I agree it was awkward, but that was kind of the goal. They were trying to design the OS to make “legacy” applications subpar and not fit in. Ultimately that plan didn’t work out because legacy applications were simply too important for users and the “Dr Jekyll and Mr Hyde” experience was too jarring.
I also agree that stores don’t have to be walled gardens in principal. But at the same time we can’t let our guards down because unfortunately monopolistic companies do have walled gardens on their corporate agenda
That’s a good point about sandboxing to grant vendors more control. I was thinking more of the user (and developer) benefits, but I agree with the concerns around vendors using it to give their own apps more OS privileges. There were a few, but I think the tool you’re thinking of was App-V (formerly SoftGrid), which was an app isolation and streaming solution that Microsoft gained via acquisition.

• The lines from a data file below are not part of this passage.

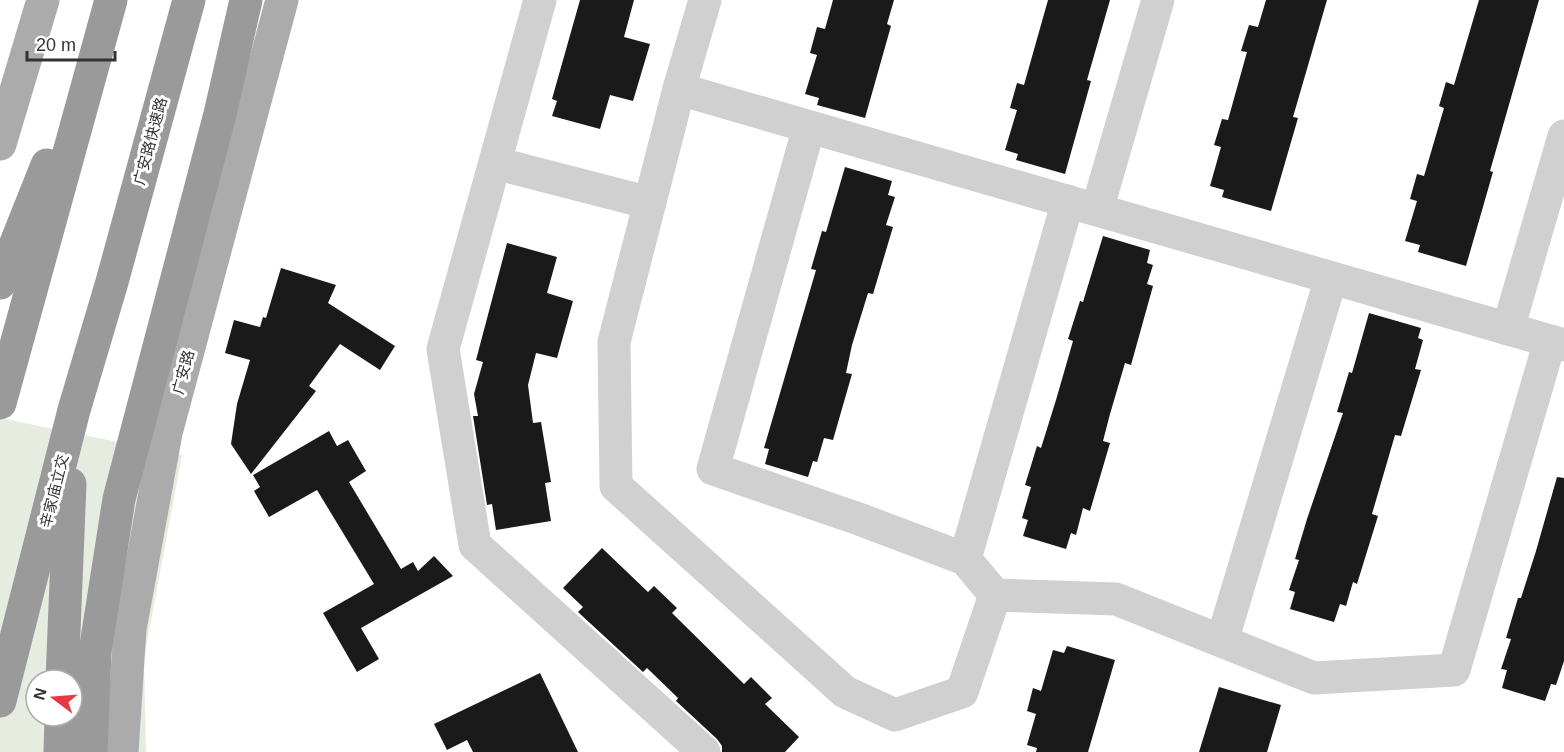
<svg xmlns="http://www.w3.org/2000/svg" width="1564" height="752" font-family="Helvetica,'Noto Sans SC',sans-serif">
	<style>
		.green { fill: #e6ecdf; fill-rule: evenodd }
		.building { fill: #1a1a1a }
		.lines { fill: none; stroke-linecap: round; stroke-linejoin: round }
		.minor { stroke: #d0d0d0; stroke-width: 33 }
		.major { stroke: #ababab; stroke-width: 33 }
		.highway { stroke: #9a9a9a; stroke-width: 33 }
		.labels { text-anchor: middle; dominant-baseline: central; stroke-width: 6; stroke-linejoin: round; paint-order: stroke }
		.street-label { font-size: 15px; fill: #333; stroke: #fff }
	</style>
	<rect width="100%" height="100%" fill="#fff"/>
	<path class="green" d="M0,418L182,455L144,658L146,752H0ZM36,680H72V716H36Z"/>
	<g class="building">
		<polygon points="580,0 634,0 624,37 650,44 633,101 610,95 600,129 552,116 557,101 552,99"/>
		<polygon points="833,0 894,0 887,24 891,26 865,118 817,105 819,98 805,94 817,55 810,53 817,27 825,29"/>
		<polygon points="1048,0 1110,0 1087,80 1091,81 1065,174 1016,160 1018,154 1005,150 1017,110 1010,108 1017,83 1024,85"/>
		<polygon points="1266,0 1327,0 1293,117 1298,118 1271,211 1222,197 1224,190 1210,186 1221,147 1214,145 1222,119 1228,120 1247,52 1241,51 1249,25 1258,27"/>
		<polygon points="1479,0 1539,0 1490,171 1493,172 1466,266 1418,252 1420,245 1405,241 1417,201 1410,199 1417,174 1424,176 1444,108 1439,106 1446,82 1454,85"/>
		<polygon points="845,167 892,181 888,195 895,197 886,225 893,227 873,294 868,293 852,345 846,373 852,374 833,440 824,438 817,462 813,461 808,477 765,464 769,449 764,448 816,270 811,269 822,231 826,232"/>
		<polygon points="1103,236 1150,250 1147,263 1153,265 1147,284 1153,286 1131,365 1125,363 1110,414 1103,441 1110,443 1090,511 1083,508 1076,535 1071,533 1066,549 1023,536 1028,520 1022,518 1031,487 1025,485 1037,446 1041,448 1056,400 1073,341 1068,339 1080,301 1083,302"/>
		<polygon points="507,243 557,257 547,293 573,301 557,358 536,353 528,385 533,423 541,422 551,482 545,483 551,521 496,530 492,504 487,505 473,416 478,416 474,394 483,362 476,360"/>
		<polygon points="281,268 336,285 328,303 395,346 380,370 340,344 309,386 316,391 251,474 231,444 237,404 250,360 225,353 234,320 260,327 263,317 266,318"/>
		<polygon points="1369,313 1421,328 1418,338 1423,340 1415,369 1421,370 1401,436 1395,435 1372,514 1378,516 1357,584 1353,582 1346,606 1340,604 1334,622 1290,609 1295,592 1289,590 1299,560 1295,559 1307,519 1343,413 1337,412 1349,372 1352,373"/>
		<polygon points="329,431 337,446 348,440 366,471 349,482 401,569 413,562 418,571 434,556 453,576 361,628 379,659 357,672 323,613 374,584 317,490 269,517 254,491 260,487 253,475"/>
		<polygon points="1557,477 1564,478 1564,661 1556,685 1551,684 1545,701 1502,688 1507,670 1501,669 1511,639 1506,638 1518,598 1521,598 1536,551"/>
		<polygon points="602,548 648,592 654,586 677,608 672,613 744,684 751,677 772,698 765,704 799,737 785,752 722,752 722,746 717,739 676,701 678,698 647,668 643,672 578,612 583,607 563,588"/>
		<polygon points="1067,646 1115,660 1088,752 1036,752 1037,748 1027,745 1036,714 1027,711 1033,688 1041,691 1053,650 1064,653"/>
		<polygon points="540,673 578,752 473,752 467,740 447,750 434,724"/>
		<polygon points="1219,687 1281,705 1267,752 1199,752"/>
	</g>
	<g class="lines">
		<g class="minor">
			<polyline points="540,0 443,349 475,545 704,752"/>
			<polyline points="705,0 679,89 1564,345"/>
			<polyline points="679,89 614,342 616,486 845,692 895,715 962,692 995,595"/>
			<polyline points="809,127 713,469 859,519 965,559 995,595 1116,599 1314,678 1454,670 1550,341"/>
			<polyline points="495,163 650,203"/>
			<polyline points="1097,210 1158,0"/>
			<polyline points="1508,329 1564,136"/>
			<polyline points="965,559 1068,201"/>
			<polyline points="1222,641 1331,278"/>
		</g>
		<g class="major">
			<polyline points="0,144 43,0"/>
			<polyline points="122,752 130,629 166,433 282,0"/>
		</g>
		<g class="highway">
			<polyline points="0,283 47,165"/>
			<polyline points="0,403 111,0"/>
			<polyline points="62,680 70,484"/>
			<polyline points="0,701 74,410 112,282 189,0"/>
			<polyline points="60,752 61,716"/>
			<polyline points="91,752 95,652 119,499 220,114 246,0"/>
		</g>
	</g>
	<g class="labels">
		<g class="street-label">
			<text transform="translate(150 141) rotate(-75)">广安路快速路</text>
			<text transform="translate(183 372) rotate(-75)">广安路</text>
			<text transform="translate(54 491) rotate(-76)">辛家庙立交</text>
		</g>
	</g>
	<g transform="translate(54 698) rotate(286)"><circle r="28" fill="#ffffff" stroke="#adadad" stroke-width="1.5"/>
	<path d="M0-4.5L10 22L0 15L-10 22Z" fill="#e63946"/>
	<text y="-9" font-size="16" font-weight="bold" text-anchor="middle" fill="#333333">N</text>
	</g>
	<path d="M27 51v9h88v-9" fill="none" stroke="#333333" stroke-width="3"/>
	<text x="36" y="51" font-size="18" fill="#333333" stroke="#ffffff" stroke-width="4.5" paint-order="stroke">20 m</text>
</svg>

Arbitrarily making something a worse or lesser experience just to drive users to your preferred experience is risky. Sometimes Apple can get away with stuff like that, but Microsoft? Slim chance when Office had not yet been metro-fied and the company’s own metro apps were half-baked.
Agree with the risk of stores serving as walled gardens!

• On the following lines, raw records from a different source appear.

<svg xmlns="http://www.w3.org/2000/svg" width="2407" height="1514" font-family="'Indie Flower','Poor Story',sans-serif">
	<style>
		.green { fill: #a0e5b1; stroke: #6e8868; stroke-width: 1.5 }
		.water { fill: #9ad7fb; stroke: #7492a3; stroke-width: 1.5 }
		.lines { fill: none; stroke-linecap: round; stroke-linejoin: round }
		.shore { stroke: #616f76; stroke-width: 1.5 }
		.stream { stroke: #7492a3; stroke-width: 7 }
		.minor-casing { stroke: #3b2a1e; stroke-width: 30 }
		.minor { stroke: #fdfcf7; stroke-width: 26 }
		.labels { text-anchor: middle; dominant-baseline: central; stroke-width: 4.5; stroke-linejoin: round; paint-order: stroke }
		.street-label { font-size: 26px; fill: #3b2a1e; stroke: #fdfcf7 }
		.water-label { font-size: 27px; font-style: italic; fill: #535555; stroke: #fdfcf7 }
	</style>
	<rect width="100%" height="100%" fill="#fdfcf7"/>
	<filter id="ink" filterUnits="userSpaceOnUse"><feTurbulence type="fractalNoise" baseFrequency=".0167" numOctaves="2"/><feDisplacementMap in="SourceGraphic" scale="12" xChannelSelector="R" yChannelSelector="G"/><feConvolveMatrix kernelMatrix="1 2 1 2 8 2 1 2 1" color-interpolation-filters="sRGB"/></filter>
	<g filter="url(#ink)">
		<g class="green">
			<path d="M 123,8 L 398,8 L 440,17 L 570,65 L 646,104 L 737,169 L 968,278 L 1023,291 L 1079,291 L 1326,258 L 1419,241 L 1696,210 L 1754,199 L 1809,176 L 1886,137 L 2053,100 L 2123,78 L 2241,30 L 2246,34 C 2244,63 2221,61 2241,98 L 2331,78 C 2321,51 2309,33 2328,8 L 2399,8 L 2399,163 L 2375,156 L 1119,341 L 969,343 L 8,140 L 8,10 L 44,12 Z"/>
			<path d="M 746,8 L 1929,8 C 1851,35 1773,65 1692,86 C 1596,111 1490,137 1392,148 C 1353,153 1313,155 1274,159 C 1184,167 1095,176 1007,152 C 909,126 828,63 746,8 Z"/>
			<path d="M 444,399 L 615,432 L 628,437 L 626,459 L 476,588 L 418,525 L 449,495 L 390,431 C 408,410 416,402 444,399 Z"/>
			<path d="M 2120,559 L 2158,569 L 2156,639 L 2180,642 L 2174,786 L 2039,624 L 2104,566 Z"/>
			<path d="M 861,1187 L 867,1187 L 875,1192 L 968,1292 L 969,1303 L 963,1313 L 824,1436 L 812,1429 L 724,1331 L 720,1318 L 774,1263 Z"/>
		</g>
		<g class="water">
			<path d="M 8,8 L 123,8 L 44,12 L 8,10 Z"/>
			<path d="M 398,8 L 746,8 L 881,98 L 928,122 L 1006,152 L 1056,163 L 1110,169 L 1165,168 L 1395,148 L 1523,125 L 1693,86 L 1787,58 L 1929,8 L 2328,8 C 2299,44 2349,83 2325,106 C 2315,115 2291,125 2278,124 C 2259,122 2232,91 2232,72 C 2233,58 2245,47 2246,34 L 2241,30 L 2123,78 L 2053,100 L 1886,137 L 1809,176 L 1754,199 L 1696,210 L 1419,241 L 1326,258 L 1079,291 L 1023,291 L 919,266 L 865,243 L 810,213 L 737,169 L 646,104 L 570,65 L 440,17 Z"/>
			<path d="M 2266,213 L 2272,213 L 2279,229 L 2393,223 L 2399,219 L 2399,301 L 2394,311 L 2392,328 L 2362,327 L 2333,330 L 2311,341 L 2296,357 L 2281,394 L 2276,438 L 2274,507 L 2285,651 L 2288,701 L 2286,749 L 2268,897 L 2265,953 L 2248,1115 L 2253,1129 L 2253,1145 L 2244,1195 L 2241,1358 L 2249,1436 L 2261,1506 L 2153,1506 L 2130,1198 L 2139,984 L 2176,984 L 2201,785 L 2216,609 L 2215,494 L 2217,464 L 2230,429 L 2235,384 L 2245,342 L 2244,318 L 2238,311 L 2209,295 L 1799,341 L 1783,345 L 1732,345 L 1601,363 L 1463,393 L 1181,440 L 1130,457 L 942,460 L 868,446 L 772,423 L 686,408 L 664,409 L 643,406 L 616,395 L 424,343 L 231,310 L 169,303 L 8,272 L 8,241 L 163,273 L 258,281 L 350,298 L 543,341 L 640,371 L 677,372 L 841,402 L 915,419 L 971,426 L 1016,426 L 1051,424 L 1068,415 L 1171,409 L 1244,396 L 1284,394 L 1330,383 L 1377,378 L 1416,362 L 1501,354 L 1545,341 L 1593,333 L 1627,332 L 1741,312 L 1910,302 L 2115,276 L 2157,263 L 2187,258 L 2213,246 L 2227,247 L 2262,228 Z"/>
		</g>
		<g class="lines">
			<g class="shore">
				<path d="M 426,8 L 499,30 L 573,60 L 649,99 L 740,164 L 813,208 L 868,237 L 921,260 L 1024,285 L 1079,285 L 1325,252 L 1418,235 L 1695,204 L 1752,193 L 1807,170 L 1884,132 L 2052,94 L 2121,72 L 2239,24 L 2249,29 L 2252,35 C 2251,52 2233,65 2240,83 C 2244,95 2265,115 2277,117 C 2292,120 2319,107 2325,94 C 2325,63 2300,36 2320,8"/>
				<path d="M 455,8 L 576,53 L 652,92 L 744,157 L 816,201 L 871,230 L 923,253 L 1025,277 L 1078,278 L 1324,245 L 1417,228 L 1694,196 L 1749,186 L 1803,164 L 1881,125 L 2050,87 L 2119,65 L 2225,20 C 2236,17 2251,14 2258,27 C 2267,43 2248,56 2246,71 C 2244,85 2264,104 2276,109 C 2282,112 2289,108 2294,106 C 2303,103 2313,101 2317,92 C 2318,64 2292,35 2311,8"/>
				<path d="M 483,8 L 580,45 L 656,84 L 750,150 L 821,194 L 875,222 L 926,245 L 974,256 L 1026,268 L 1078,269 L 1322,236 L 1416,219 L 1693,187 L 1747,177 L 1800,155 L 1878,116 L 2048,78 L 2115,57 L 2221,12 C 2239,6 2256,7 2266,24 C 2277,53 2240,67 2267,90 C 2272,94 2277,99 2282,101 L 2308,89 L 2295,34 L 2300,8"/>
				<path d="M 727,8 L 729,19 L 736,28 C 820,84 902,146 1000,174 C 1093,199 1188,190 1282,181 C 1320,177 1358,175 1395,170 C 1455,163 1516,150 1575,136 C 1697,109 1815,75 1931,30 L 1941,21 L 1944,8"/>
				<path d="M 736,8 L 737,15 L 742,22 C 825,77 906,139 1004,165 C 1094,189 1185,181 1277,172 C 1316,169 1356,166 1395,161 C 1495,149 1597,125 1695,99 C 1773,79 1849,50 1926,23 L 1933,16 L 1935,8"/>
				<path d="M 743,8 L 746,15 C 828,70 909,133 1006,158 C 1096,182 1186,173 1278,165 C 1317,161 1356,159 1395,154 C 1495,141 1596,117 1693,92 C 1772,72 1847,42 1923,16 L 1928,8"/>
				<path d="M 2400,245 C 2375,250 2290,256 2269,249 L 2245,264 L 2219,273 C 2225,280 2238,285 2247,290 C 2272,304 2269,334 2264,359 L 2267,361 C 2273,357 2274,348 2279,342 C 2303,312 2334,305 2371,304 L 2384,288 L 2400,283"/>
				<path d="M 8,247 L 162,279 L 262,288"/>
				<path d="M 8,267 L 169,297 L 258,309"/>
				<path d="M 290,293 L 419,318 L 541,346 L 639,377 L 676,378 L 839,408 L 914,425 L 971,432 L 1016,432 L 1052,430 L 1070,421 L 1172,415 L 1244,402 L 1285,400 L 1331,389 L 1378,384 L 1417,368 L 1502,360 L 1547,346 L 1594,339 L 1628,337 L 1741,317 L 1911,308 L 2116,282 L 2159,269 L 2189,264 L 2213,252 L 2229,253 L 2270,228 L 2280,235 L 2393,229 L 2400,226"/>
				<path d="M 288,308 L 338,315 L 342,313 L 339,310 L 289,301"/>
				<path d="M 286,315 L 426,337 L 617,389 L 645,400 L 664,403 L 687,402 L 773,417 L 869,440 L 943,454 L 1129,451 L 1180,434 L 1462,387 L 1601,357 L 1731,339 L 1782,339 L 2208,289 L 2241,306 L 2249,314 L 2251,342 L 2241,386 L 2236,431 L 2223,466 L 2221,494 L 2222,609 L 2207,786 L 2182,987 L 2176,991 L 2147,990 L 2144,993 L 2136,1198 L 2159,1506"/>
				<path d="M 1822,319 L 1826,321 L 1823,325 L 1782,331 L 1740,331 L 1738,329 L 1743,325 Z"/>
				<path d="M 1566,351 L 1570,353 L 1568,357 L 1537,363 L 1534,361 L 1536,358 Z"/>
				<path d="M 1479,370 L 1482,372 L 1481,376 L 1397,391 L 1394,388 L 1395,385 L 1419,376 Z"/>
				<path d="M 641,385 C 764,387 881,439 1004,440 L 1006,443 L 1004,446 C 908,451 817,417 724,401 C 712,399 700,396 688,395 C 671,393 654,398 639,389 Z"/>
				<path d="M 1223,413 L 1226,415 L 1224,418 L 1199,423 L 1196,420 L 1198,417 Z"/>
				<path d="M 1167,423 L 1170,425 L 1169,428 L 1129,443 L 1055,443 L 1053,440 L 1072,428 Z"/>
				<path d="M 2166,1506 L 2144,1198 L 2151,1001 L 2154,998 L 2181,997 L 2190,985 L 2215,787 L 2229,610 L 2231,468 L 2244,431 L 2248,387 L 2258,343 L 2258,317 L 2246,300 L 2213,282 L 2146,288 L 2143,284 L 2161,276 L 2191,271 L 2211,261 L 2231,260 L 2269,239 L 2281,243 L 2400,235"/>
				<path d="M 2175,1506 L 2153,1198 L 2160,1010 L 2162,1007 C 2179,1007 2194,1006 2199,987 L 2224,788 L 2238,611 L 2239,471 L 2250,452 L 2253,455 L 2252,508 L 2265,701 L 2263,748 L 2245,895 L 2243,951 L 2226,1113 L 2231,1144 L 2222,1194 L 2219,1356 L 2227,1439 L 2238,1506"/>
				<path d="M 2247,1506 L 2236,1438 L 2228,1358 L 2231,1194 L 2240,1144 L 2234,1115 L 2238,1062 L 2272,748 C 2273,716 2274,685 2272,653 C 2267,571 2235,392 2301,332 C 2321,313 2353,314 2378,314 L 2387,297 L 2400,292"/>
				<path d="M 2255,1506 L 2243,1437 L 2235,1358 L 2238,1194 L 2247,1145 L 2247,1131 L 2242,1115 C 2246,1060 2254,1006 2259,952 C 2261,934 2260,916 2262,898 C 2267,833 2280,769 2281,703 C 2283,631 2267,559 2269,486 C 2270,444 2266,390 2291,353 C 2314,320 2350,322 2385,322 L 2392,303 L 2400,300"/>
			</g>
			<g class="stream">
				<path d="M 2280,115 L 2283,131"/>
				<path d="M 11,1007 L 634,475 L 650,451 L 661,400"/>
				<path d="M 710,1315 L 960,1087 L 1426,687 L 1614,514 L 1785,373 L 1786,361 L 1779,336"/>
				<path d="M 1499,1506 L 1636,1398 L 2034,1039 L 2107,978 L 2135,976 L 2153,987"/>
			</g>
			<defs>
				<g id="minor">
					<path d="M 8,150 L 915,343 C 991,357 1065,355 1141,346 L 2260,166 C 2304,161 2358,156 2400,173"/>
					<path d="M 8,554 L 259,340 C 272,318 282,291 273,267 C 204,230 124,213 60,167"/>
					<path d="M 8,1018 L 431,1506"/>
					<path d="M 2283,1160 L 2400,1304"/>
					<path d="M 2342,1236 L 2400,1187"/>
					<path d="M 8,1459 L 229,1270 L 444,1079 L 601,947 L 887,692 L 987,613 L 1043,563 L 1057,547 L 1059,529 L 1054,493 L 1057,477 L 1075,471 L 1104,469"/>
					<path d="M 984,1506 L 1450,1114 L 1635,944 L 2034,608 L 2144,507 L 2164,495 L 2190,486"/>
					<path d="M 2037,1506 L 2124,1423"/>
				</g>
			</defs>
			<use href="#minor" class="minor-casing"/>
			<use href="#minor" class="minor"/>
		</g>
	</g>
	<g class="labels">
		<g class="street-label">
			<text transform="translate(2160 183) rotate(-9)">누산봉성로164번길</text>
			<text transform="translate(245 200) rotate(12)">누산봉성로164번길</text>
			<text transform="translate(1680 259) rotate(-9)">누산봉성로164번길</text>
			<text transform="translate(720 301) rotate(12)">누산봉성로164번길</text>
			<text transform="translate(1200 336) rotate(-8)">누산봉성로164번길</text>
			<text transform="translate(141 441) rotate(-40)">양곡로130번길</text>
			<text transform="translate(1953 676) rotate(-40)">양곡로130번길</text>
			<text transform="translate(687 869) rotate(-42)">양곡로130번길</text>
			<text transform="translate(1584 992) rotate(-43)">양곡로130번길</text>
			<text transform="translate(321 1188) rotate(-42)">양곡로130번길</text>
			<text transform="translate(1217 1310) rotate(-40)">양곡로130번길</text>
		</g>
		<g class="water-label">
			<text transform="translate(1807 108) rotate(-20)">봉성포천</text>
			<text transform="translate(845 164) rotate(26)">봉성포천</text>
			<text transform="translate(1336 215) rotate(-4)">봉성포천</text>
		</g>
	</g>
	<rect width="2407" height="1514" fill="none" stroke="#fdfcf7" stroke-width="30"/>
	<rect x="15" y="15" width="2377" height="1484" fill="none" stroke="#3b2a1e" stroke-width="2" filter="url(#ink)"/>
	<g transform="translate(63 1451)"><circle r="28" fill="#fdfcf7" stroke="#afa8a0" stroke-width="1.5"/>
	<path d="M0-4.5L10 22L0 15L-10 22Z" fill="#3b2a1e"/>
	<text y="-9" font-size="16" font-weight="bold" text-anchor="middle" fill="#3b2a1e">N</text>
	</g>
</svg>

Microsoft missed a very good opportunity by going too far with “greed” (for lack of a better term).
I agree, modern applications can live in sandboxes.
Browser based ones already do this out of necessity, and systems like Qubes OS provide workable platforms for isolating applications, or even the network stack (“Chrome will run at lowest tier and can only access TOR”, etc).
In a hindsight they made many mistakes when pushing the new API:
1) The underlying system behind “Metro” was .Net (metadata at least) and WPF. They could already build desktop apps with that. But the new API forced them to be full screen, tablet style apps.
2) They wanted to force a single store, even though many platforms can work with user loaded application in addition to main store (Android, MacOS, and of course Windows), or alternate stores (Steam).
3) They pushed all these before ecosystem is ready. Strangely, they are supposed to know these lessons by heart. But decided to push the cart before the horse that time.
Anyway, this is all history, and we have the advantage of hindsight to criticize the past.
Yet, a modern Windows API, where old programs are isolated in a container (or separate containers as a “pro” feature), with filtered access to hardware would solve a lot of issues. Worst case, for dedicated or unsupported applications, they can take a note from Windows 95, and run them in a special boot session.
Not sure there is sufficient project leadership that will steer Windows in this direction, though.
Spot on. Microsoft and Sinofsky were stubborn: they were going to push the Windows ecosystem into this new direction whether users and developers like it or not. And part of that push was, as Alfman put it above, relegating the desktop to a 2nd-class-citizen status.
Companies with “Apple envy”–and Microsoft certainly had this in the Sinofsky era–can be very myopic or selective with the aspects they want to emulate. Did Apple relegate Mac OS to a lesser status? Did Apple go to lengths to “simplify” Mac OS by removing functionality? Did Apple shoehorn a touch-first UI and app development framework into its desktop OS?
No, they didn’t. So, if you’re going to try and emulate Apple, at least look at their model holistically first.